Document structure recognition data:
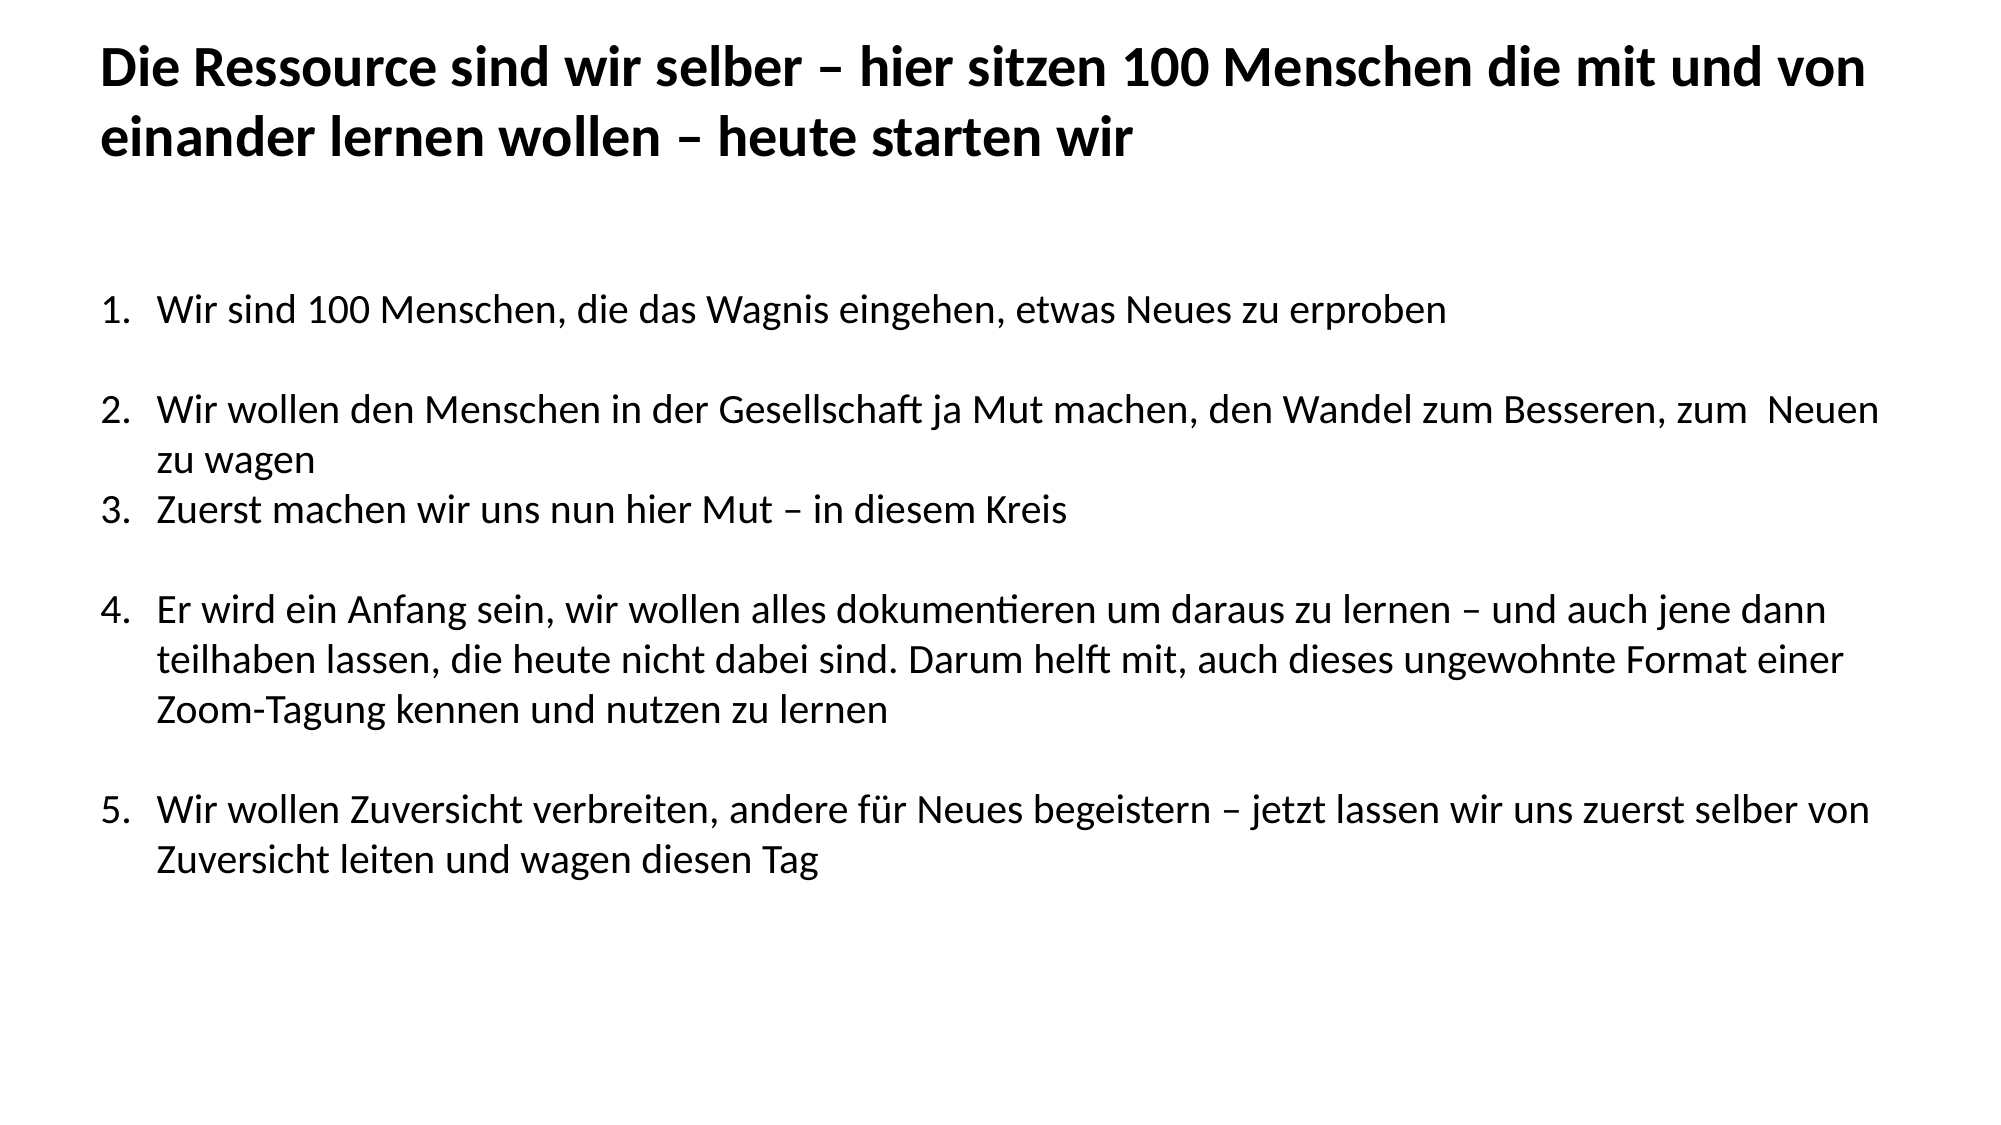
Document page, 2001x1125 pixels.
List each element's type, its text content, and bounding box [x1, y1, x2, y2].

text_box Wir sind 100 Menschen, die das Wagnis eingehen, etwas Neues zu erproben Wir wollen den Menschen in der Gesellschaft ja Mut machen, den Wandel zum Besseren, zum Neuen zu wagen Zuerst machen wir uns nun hier Mut – in diesem Kreis Er wird ein Anfang sein, wir wollen alles dokumentieren um daraus zu lernen – und auch jene dann teilhaben lassen, die heute nicht dabei sind. Darum helft mit, auch dieses ungewohnte Format einer Zoom-Tagung kennen und nutzen zu lernen Wir wollen Zuversicht verbreiten, andere für Neues begeistern – jetzt lassen wir uns zuerst selber von Zuversicht leiten und wagen diesen Tag [85, 174, 1931, 940]
text_box Die Ressource sind wir selber – hier sitzen 100 Menschen die mit und von einander lernen wollen – heute starten wir [85, 20, 1886, 174]
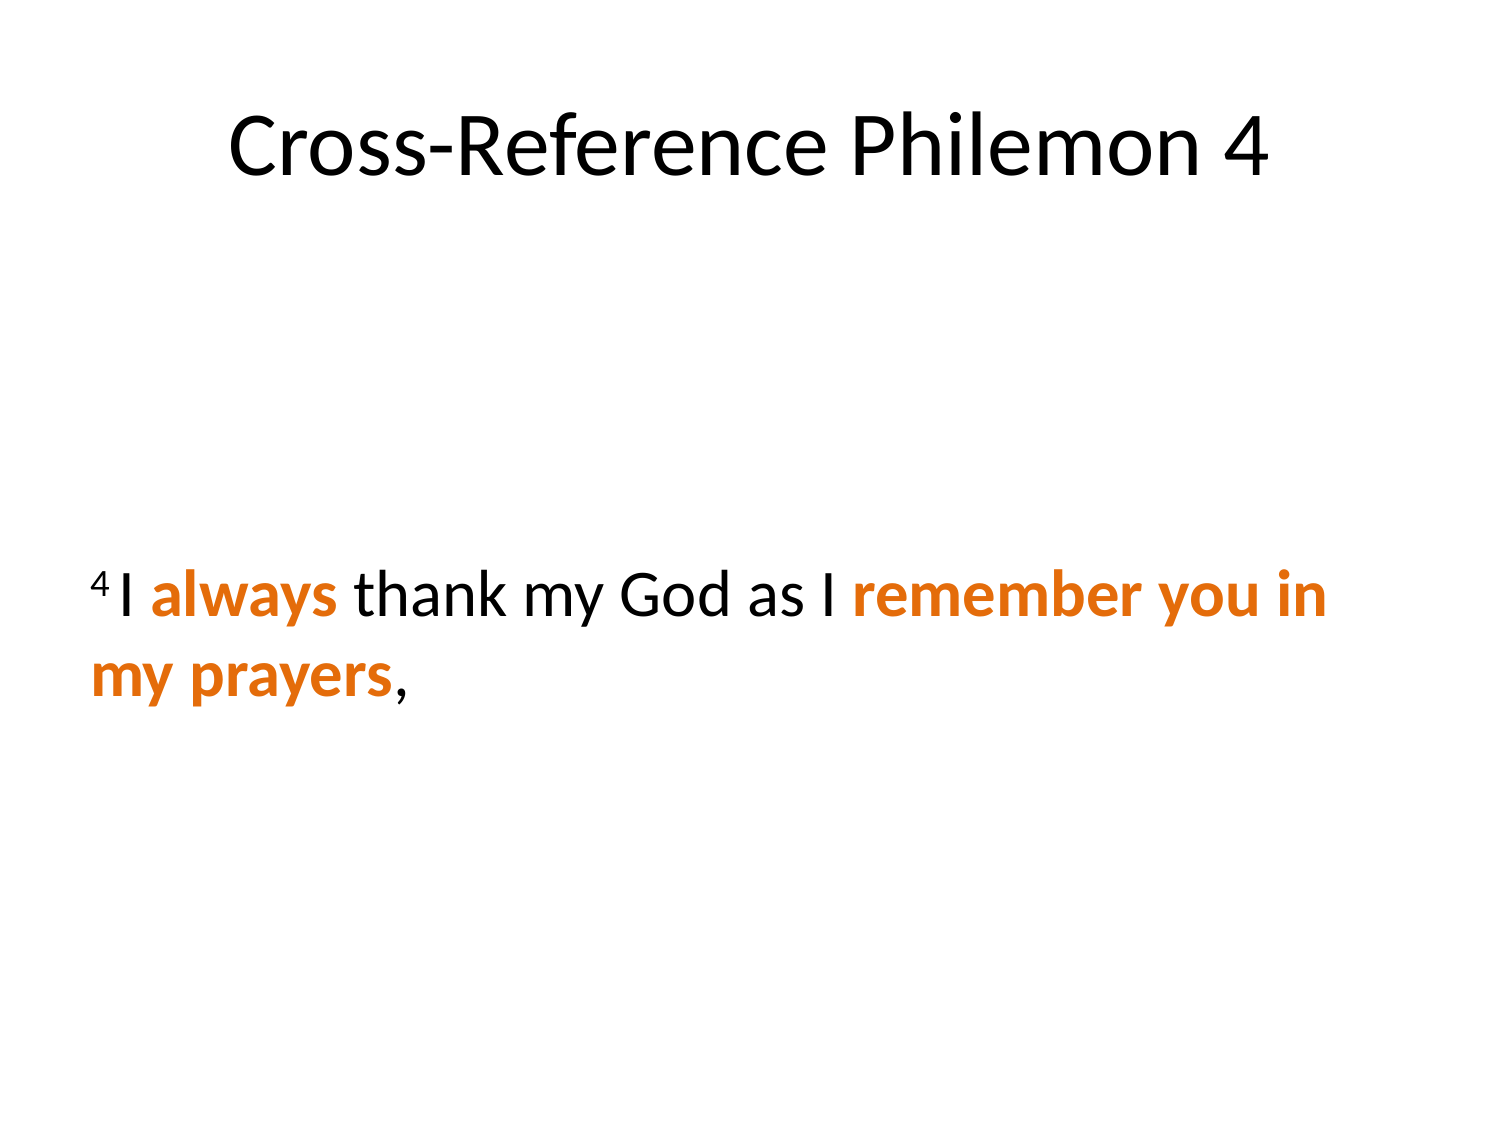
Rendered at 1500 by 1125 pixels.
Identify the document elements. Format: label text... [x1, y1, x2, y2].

title Cross-Reference Philemon 4 [75, 45, 1425, 233]
list 4 I always thank my God as I remember you in my prayers, [75, 262, 1425, 1005]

> [DIRECTIONS FOR THIS TASK] Because only the text is wanted, repeat all the entries exactly and leave out the pictures.

> [ANSWER SECTION]
Document page, 2001x1125 pixels.
List each element's type, its text content, and bounding box [x1, y1, x2, y2].

text_box Wir sind 100 Menschen, die das Wagnis eingehen, etwas Neues zu erproben Wir wollen den Menschen in der Gesellschaft ja Mut machen, den Wandel zum Besseren, zum Neuen zu wagen Zuerst machen wir uns nun hier Mut – in diesem Kreis Er wird ein Anfang sein, wir wollen alles dokumentieren um daraus zu lernen – und auch jene dann teilhaben lassen, die heute nicht dabei sind. Darum helft mit, auch dieses ungewohnte Format einer Zoom-Tagung kennen und nutzen zu lernen Wir wollen Zuversicht verbreiten, andere für Neues begeistern – jetzt lassen wir uns zuerst selber von Zuversicht leiten und wagen diesen Tag [85, 174, 1931, 940]
text_box Die Ressource sind wir selber – hier sitzen 100 Menschen die mit und von einander lernen wollen – heute starten wir [85, 20, 1886, 174]
Rendered at 1500 by 1125 pixels.
Identify the document elements. Format: label text... [x1, y1, x2, y2].

title Cross-Reference Philemon 4 [75, 45, 1425, 233]
list 4 I always thank my God as I remember you in my prayers, [75, 262, 1425, 1005]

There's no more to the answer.